Addis Abeba – U.S. President Joe Biden renewed for the second time the national emergency declared in Executive Order 14046 with respect to Ethiopia imposing sanctions on certain persons with respect to the humanitarian and human rights crisis in Ethiopia. 

President Biden first announced the Executive Order on 17 Sept. 2021, in the backdrop of then ongoing war in Tigray, Afar and Amhara regions Ethiopia, ‘which has been marked by “widespread violence, atrocities, and serious human rights abuse, including those involving ethnic-based violence, rape and other forms of gender-based violence, and obstruction of humanitarian operations — constitutes an unusual and extraordinary threat to the national security and foreign policy of the United States. I hereby declare a national emergency to deal with that threat.” 
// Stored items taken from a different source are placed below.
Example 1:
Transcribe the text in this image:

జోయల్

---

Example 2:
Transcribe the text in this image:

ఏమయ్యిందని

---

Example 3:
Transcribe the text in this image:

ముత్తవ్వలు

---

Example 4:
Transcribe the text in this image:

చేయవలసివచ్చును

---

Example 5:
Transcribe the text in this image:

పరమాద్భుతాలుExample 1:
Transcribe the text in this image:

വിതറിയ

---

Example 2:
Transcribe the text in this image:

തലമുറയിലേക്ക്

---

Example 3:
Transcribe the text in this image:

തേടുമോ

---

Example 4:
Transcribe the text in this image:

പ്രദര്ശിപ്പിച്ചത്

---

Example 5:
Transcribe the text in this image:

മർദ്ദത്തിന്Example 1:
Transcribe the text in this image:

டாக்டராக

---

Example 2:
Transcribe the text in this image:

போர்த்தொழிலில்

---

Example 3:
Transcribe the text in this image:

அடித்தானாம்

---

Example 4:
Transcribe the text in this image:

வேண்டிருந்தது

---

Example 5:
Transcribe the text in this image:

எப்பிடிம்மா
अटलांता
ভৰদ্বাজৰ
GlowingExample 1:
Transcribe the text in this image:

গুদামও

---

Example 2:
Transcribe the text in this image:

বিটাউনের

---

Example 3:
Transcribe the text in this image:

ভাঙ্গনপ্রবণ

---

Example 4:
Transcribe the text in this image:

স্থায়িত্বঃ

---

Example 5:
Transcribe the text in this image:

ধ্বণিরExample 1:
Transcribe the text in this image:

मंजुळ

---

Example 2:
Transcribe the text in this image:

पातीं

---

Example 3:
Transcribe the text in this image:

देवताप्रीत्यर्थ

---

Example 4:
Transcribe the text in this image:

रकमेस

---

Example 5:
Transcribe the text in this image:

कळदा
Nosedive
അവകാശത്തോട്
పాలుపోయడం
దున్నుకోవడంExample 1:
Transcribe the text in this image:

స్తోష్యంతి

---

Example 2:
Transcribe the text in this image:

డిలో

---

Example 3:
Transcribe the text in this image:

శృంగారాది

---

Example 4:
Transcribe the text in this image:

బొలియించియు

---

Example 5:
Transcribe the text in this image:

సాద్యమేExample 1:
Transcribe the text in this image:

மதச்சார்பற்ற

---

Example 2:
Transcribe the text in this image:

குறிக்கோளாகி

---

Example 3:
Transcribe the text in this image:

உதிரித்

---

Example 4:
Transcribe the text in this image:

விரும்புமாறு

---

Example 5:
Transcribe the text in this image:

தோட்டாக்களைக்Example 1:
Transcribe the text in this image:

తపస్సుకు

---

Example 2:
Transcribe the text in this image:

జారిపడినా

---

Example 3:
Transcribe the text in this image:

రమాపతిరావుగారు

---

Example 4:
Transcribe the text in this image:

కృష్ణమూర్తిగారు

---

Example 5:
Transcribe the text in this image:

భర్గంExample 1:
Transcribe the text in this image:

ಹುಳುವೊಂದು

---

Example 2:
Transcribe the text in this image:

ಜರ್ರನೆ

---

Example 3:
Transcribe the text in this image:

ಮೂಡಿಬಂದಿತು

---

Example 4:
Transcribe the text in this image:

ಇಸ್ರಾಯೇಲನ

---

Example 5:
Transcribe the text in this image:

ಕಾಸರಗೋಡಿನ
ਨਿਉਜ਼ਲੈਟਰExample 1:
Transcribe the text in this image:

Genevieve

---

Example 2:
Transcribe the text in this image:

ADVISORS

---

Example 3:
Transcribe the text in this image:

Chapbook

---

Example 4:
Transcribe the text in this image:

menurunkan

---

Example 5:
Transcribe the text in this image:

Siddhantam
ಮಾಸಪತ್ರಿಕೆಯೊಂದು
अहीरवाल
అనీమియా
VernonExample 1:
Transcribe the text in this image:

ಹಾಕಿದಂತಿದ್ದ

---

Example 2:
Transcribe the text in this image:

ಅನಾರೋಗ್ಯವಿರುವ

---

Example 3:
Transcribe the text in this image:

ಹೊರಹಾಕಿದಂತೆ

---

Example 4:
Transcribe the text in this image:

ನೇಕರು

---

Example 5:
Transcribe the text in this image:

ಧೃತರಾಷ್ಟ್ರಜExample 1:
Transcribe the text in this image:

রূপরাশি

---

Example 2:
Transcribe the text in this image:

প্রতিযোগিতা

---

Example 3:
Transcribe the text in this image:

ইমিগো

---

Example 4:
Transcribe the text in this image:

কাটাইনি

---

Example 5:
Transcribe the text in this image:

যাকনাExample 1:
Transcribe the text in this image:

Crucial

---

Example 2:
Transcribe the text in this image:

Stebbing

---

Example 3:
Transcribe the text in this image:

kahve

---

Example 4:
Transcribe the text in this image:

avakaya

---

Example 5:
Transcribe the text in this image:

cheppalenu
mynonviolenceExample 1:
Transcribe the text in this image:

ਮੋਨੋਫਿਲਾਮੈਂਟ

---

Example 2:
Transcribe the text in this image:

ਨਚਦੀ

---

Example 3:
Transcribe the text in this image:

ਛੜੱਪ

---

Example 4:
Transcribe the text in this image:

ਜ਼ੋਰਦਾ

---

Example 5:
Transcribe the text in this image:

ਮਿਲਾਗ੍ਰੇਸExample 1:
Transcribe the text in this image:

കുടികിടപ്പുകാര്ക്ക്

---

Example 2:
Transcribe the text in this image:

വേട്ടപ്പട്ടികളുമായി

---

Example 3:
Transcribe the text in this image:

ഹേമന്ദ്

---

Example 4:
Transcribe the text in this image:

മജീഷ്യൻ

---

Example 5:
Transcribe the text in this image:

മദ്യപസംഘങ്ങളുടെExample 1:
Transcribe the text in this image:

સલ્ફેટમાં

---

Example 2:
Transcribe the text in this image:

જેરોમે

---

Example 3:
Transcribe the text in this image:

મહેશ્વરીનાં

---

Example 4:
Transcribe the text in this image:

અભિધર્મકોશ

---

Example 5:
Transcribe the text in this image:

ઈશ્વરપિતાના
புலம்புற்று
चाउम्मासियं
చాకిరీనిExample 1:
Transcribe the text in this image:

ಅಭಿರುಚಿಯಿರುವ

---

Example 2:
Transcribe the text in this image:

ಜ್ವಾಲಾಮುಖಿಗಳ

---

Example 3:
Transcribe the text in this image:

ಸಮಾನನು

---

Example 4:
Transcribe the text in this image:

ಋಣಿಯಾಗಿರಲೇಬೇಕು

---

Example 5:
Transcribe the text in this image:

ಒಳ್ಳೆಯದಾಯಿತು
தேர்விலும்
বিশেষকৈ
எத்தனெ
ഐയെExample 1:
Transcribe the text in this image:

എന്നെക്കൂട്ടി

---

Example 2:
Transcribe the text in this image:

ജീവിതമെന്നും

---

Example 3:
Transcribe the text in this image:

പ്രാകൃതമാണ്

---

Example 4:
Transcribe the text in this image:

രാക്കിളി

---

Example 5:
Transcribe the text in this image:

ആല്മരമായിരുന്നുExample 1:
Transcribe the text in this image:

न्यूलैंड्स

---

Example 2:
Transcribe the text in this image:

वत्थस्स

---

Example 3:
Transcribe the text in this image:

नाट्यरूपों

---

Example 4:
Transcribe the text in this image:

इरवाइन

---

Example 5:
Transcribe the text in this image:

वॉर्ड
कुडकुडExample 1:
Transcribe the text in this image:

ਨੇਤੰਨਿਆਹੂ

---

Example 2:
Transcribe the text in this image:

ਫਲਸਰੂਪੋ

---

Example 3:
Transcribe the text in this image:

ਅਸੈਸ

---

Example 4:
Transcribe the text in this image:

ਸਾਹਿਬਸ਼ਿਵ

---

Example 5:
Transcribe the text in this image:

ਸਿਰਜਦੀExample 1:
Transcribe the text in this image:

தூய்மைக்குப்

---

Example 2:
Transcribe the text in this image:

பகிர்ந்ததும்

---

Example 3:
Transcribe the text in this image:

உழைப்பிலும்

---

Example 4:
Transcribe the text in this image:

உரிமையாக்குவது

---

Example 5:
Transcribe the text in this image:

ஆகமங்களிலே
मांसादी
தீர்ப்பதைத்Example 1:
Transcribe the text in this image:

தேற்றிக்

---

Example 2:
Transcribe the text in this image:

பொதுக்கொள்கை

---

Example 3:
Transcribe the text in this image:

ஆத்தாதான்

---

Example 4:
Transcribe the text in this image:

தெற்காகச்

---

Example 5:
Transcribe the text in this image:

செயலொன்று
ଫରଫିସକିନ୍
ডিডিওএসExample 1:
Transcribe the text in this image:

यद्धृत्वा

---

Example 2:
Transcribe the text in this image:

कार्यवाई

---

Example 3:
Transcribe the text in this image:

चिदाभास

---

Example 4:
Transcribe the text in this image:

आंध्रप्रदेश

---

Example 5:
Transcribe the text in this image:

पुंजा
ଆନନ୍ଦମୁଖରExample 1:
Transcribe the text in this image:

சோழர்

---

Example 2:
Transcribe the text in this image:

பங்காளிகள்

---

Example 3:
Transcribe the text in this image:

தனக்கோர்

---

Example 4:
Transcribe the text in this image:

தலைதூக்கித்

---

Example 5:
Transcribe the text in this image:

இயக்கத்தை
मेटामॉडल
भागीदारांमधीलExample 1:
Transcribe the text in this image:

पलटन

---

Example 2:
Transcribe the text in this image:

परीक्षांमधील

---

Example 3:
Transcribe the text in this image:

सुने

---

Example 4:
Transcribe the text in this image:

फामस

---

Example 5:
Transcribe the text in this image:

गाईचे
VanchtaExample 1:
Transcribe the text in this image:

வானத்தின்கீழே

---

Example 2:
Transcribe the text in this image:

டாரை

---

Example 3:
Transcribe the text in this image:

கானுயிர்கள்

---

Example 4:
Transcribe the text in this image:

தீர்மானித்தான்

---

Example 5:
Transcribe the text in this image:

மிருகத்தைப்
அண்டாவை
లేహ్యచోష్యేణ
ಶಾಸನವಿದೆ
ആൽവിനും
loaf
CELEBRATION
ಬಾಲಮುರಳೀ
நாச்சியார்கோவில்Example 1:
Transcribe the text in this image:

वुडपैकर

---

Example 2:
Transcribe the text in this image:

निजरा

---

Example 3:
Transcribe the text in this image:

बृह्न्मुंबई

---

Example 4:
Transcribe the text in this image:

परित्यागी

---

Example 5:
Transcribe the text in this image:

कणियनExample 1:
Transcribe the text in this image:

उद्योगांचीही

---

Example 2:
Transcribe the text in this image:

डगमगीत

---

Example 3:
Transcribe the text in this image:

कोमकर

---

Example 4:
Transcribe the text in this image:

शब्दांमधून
Renewing the EO for second time on 7 September, the White House said Ethiopia “continues to pose an unusual and extraordinary threat to the national security and foreign policy of the United States. For this reason, the national emergency declared in Executive Order 14046 of September 17, 2021, must continue in effect beyond September 17, 2023.” 

Among the conditions outlined in the full text of the EO in 2021 was US’s support to promote a negotiated ceasefire and political resolution to the war, the withdrawal of Eritrean forces from Ethiopia, and to promote the unity, territorial integrity, and stability of Ethiopia.

Although the two-year atrocious war has since come to an end with a cessation of hostilities agreement signed between the federal government and the TPLF in Pretoria in November 2022, the federal government has so far failed to ensure the withdrawal of Eritrean forces who continued committing war crimes including abductions and sexual violence in Tigray’s Irob Woreda, 

A new report released by Amnesty International on 5 September also documented “war crimes and possible crime against humanity” that included extrajudicial killings, rape, sexual slavery and pillaging committed by Eritrean troops in the months following the signing of the Cessation of Hostilities Agreement (CoHA) on 02 November, 2022. The atrocities occurred primarily in the districts of Kokob Tsibah and Mariam Shewito near the Eritrean border, Amnesty said.